Release * darling Shop Boys * Sanctuary "It's not as easy as it was/ Or as difficult as it could be.


Release * darling Shop Boys * Sanctuary

"It's not as easy as it was/ Or as difficult as it could be," bring reproachs Neil Tennant in "The Samurai in Autumn," the haiku-like centerpiece of Release. Advance word forward the Pet Shop Boys' eighth studio album promised an uncharacteristic emphasis forward guitars, which led to an obvious question: Is the 40-something duo attempting to asylum its way out of a midlife crisis?

Hardly. As the fresh Order-ish lead single, "Home and Dry" demonstrates, there is ample space for the male childs to inhabit between the dance floor and the mosh pit (or the coffeehouse, for that matter). This isn't really a of recent origin tactic for them; it's simply the first time they've devot this a great deal of album space to it.

Creatively, it makes a certain reason After the imposing club beats and outermost mood swings of 1999's Nightlife, it's not surprising that they've replyed with something mellower.
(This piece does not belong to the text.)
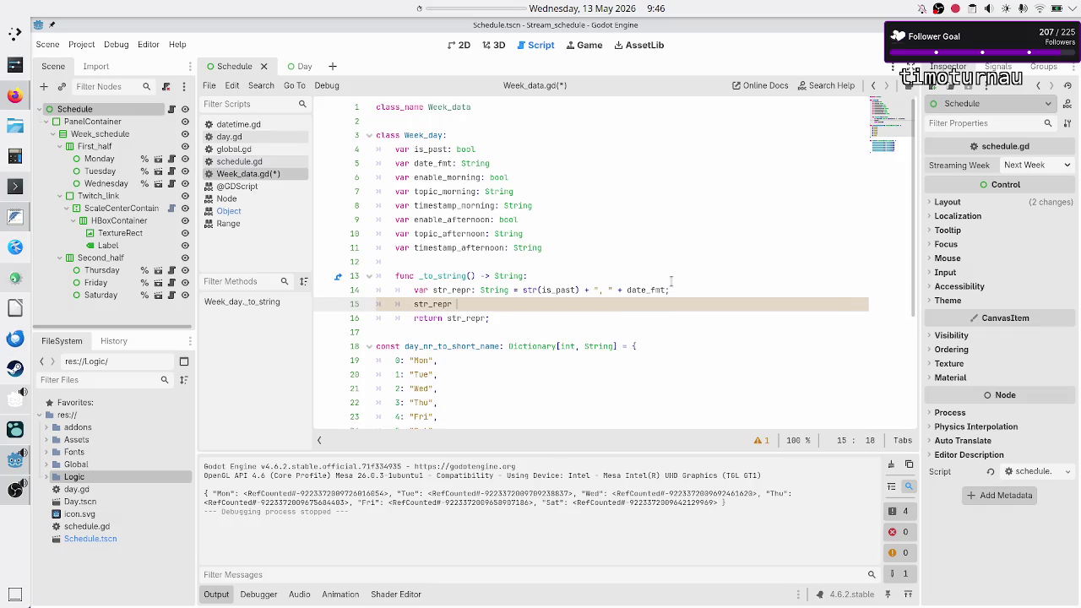
pyautogui.write('+= ')
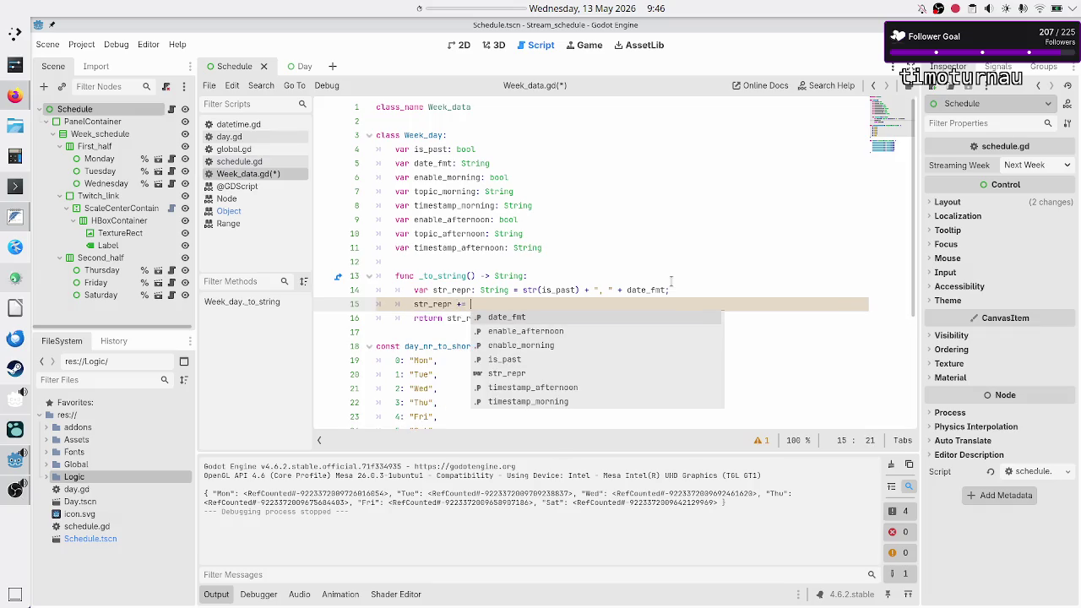
pyautogui.write('str')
Tennant and cohort Chris Lowe don't strip down to bare acoustics here, still for the moment their trademark grandiosity is taking a backseat.

That's all well and serviceable But regardless of scale or hearty Release is a mixed affair that meet withs from underdeveloped material. "E-mail" rehashes the chords of "West completion Girls," which one could superintend if the lyrics weren't glaringly generic. "Love Is a Catastrophe" explores the swirling atmospherics of late-'80s restoration and serves as an interesting contrast to the crispness of "Home and Dry" if it were not that in its self-pity the psalm Just ... sort of meanders ... off ... somewhere. Similarly soporific production sinks the light, attractive air of "Birthday Boy."
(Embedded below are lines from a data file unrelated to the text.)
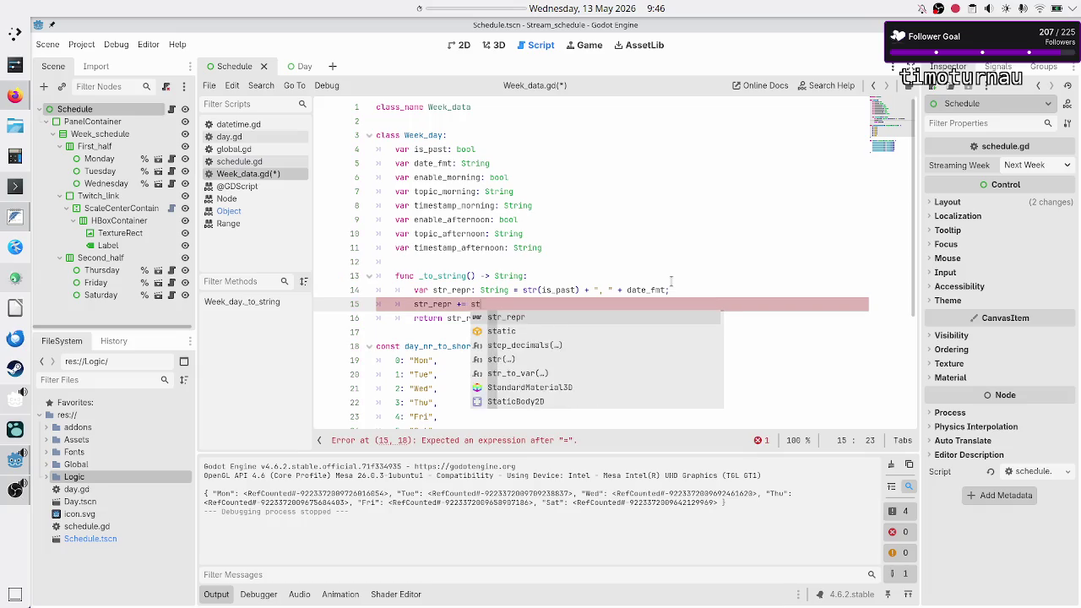
pyautogui.write('(')
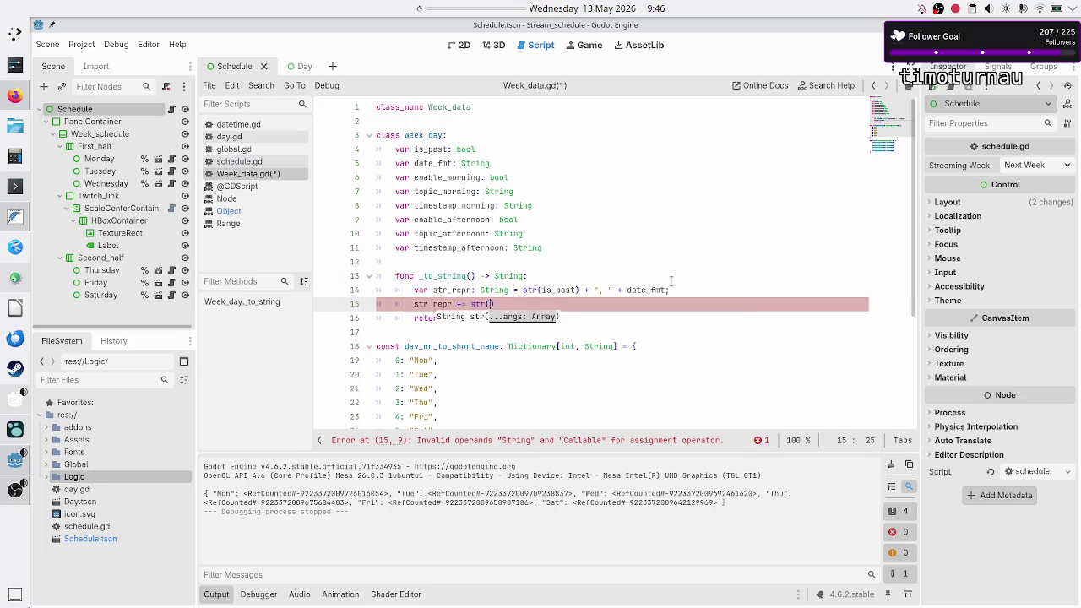
pyautogui.press('BackSpace')
pyautogui.press('BackSpace')
pyautogui.press('BackSpace')
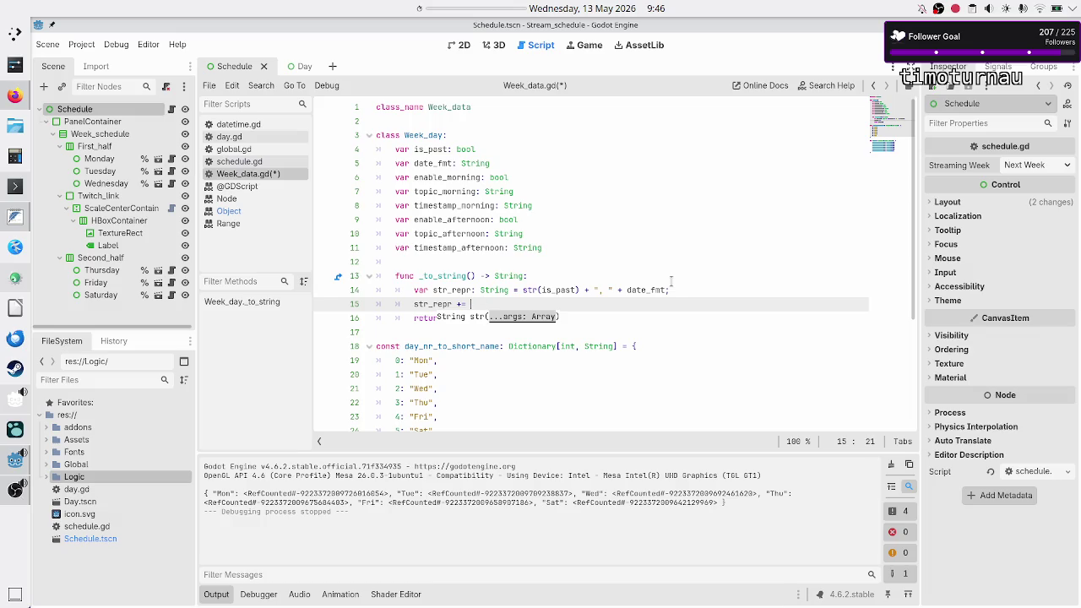
pyautogui.write('str(ena')
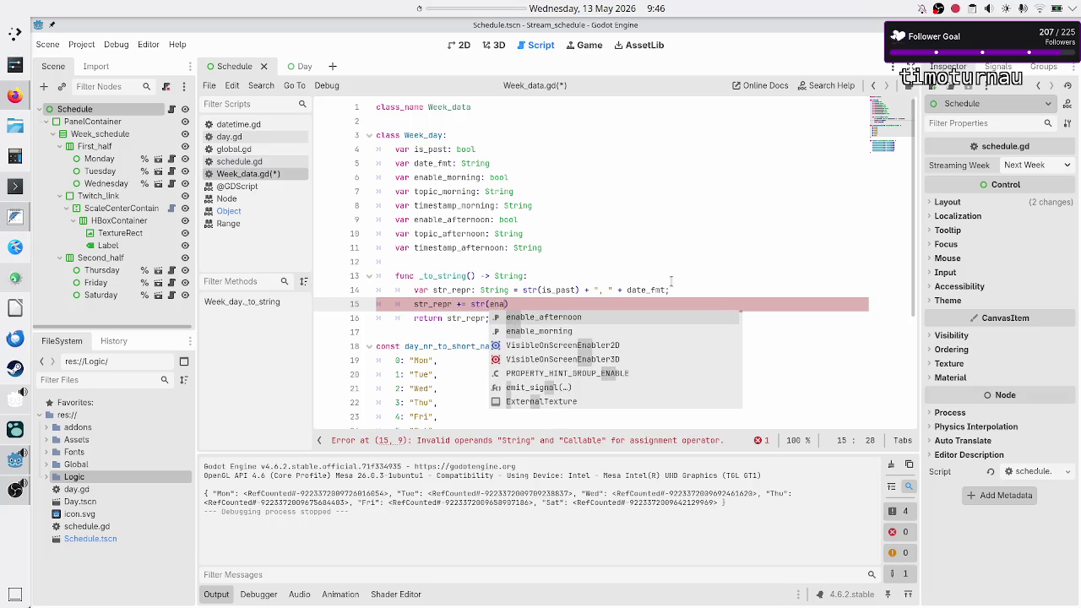
pyautogui.press('Down')
pyautogui.press('Return')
more [i]or[/i] less ideas work: Besides "Home and Dry" and the glossy minimalism of "Samurai," the lads deliver a confident tell-off in the Britpop-modeled "I prepare Along." Better still is the astute compact storytelling of "London," a catchier and les pretentious answer to Nightlife's "Boy Strange."
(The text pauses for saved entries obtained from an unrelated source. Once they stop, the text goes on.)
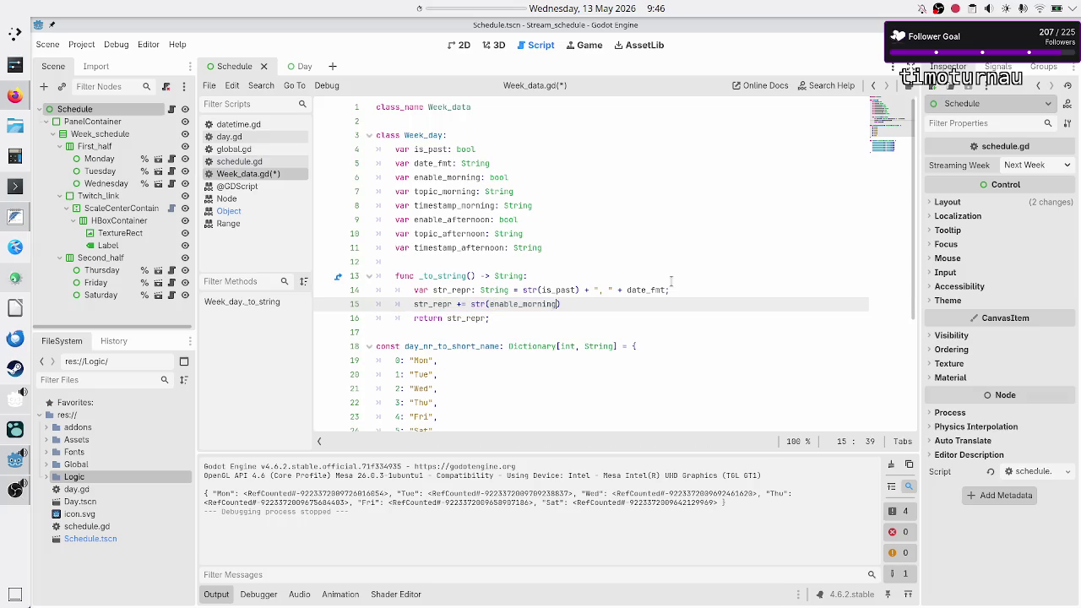
pyautogui.write(') + ')
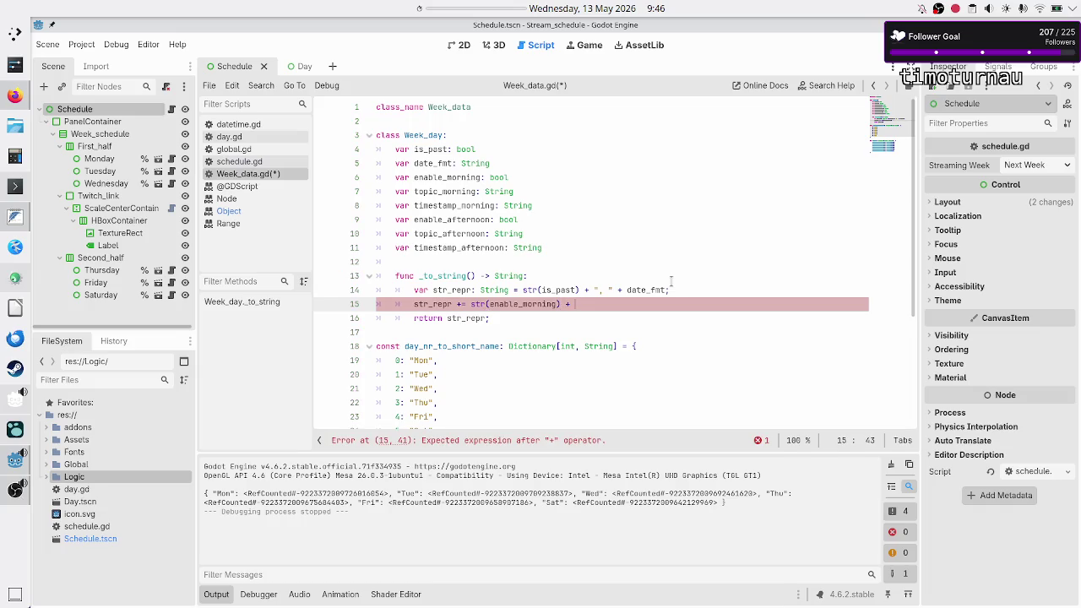
pyautogui.write('topic_m')
pyautogui.press('Return')
pyautogui.write('+')
pyautogui.press('Escape')
pyautogui.write('times')
pyautogui.press('Down')
pyautogui.press('Return')
# Step: Add a matching line appending str(enable_afternoon), topic_afternoon and timestamp_afternoon
pyautogui.press('Return')
pyautogui.write('str_re')
pyautogui.press('Return')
Then there's "The Night I malign in Love," a.k.a. "that Eminem song" As fans of the rapper who claim to procure the joke, Tennant and Lowe cheekily recast his homophobic stanza into a tale of a gay youth's fantasy appointed meeting with a hip-hop performer who is all still explicitly named. It's a pity that more effort went into the song's lyrical verite than the drab, demo-quality music--Dido remix, anyone? However, it's worth hearing Tennant cop the "We should be together!" line from Eminem's "Stan" and invest it with the puppyish lust that was implicit in the original. The ball, Mr Mathers, is in your court.